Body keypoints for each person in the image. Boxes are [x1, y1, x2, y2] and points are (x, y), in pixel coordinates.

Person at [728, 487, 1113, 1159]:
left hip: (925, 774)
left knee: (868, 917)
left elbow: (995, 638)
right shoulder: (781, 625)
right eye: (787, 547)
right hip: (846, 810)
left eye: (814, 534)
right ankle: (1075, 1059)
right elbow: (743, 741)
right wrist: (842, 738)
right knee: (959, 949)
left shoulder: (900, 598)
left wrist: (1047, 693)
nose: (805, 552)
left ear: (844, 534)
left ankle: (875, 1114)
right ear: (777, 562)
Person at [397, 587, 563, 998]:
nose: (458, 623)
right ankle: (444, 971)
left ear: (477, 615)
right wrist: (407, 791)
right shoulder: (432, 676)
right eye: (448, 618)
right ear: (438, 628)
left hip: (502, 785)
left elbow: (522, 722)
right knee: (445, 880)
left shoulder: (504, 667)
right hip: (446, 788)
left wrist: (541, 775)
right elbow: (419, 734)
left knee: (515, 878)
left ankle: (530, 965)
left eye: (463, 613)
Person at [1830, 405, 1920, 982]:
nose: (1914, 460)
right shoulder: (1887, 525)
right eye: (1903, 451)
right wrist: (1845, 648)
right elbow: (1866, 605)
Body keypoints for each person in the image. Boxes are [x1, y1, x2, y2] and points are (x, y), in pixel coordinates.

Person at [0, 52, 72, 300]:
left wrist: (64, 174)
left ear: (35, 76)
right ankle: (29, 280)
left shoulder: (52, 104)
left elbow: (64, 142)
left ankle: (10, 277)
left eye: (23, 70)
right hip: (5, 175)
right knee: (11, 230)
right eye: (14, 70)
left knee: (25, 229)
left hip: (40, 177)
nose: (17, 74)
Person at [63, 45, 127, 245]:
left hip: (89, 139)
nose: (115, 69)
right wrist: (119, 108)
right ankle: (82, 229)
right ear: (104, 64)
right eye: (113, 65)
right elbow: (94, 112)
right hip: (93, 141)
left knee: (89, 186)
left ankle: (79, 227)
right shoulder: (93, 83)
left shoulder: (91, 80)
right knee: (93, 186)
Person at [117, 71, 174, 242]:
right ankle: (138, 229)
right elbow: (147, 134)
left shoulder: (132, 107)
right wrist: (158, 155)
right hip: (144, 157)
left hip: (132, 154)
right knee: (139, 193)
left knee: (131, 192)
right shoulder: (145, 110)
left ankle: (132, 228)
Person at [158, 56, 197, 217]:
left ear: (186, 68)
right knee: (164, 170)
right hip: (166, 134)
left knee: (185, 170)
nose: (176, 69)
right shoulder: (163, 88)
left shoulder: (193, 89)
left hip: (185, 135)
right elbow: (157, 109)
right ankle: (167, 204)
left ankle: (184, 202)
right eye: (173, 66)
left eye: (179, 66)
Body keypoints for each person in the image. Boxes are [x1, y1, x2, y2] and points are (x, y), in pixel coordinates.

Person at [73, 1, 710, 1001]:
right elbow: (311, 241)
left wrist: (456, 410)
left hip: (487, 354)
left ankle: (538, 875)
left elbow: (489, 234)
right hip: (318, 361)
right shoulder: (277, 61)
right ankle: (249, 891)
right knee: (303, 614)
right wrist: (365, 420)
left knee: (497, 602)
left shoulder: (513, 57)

════════════════════

**REQUIREMENT**
All entries are to be reproduced verbatim, with none omitted.

**SOLUTION TO THE EXERCISE**
Body keypoints for each person in the image. Boxes are [x1, y1, x2, y2] and points are (x, y), in pixel coordinates.

Person at [728, 487, 1113, 1159]:
left hip: (925, 774)
left knee: (868, 917)
left elbow: (995, 638)
right shoulder: (781, 625)
right eye: (787, 547)
right hip: (846, 810)
left eye: (814, 534)
right ankle: (1075, 1059)
right elbow: (743, 741)
right wrist: (842, 738)
right knee: (959, 949)
left shoulder: (900, 598)
left wrist: (1047, 693)
nose: (805, 552)
left ear: (844, 534)
left ankle: (875, 1114)
right ear: (777, 562)
Person at [397, 587, 563, 998]:
nose: (458, 623)
right ankle: (444, 971)
left ear: (477, 615)
right wrist: (407, 791)
right shoulder: (432, 676)
right eye: (448, 618)
right ear: (438, 628)
left hip: (502, 785)
left elbow: (522, 722)
right knee: (445, 880)
left shoulder: (504, 667)
right hip: (446, 788)
left wrist: (541, 775)
right elbow: (419, 734)
left knee: (515, 878)
left ankle: (530, 965)
left eye: (463, 613)
Person at [1830, 405, 1920, 982]:
nose: (1914, 460)
right shoulder: (1887, 525)
right eye: (1903, 451)
right wrist: (1845, 648)
right elbow: (1866, 605)
Body keypoints for each person in the image. Boxes are [x1, y1, x2, y2] and points are (x, y), in pixel coordinates.

Person at [0, 52, 72, 300]:
left wrist: (64, 174)
left ear: (35, 76)
right ankle: (29, 280)
left shoulder: (52, 104)
left elbow: (64, 142)
left ankle: (10, 277)
left eye: (23, 70)
right hip: (5, 175)
right knee: (11, 230)
right eye: (14, 70)
left knee: (25, 229)
left hip: (40, 177)
nose: (17, 74)
Person at [63, 45, 127, 245]:
left hip: (89, 139)
nose: (115, 69)
right wrist: (119, 108)
right ankle: (82, 229)
right ear: (104, 64)
right eye: (113, 65)
right elbow: (94, 112)
right hip: (93, 141)
left knee: (89, 186)
left ankle: (79, 227)
right shoulder: (93, 83)
left shoulder: (91, 80)
right knee: (93, 186)
Person at [117, 71, 174, 242]:
right ankle: (138, 229)
right elbow: (147, 134)
left shoulder: (132, 107)
right wrist: (158, 155)
right hip: (144, 157)
left hip: (132, 154)
right knee: (139, 193)
left knee: (131, 192)
right shoulder: (145, 110)
left ankle: (132, 228)
Person at [158, 56, 197, 217]:
left ear: (186, 68)
right knee: (164, 170)
right hip: (166, 134)
left knee: (185, 170)
nose: (176, 69)
right shoulder: (163, 88)
left shoulder: (193, 89)
left hip: (185, 135)
right elbow: (157, 109)
right ankle: (167, 204)
left ankle: (184, 202)
right eye: (173, 66)
left eye: (179, 66)
Body keypoints for each person in the image. Boxes are [x1, y1, x2, y2] and points are (x, y), in pixel coordinates.

Person at [73, 1, 710, 1001]:
right elbow: (311, 241)
left wrist: (456, 410)
left hip: (487, 354)
left ankle: (538, 875)
left elbow: (489, 234)
right hip: (318, 361)
right shoulder: (277, 61)
right ankle: (249, 891)
right knee: (303, 614)
right wrist: (365, 420)
left knee: (497, 602)
left shoulder: (513, 57)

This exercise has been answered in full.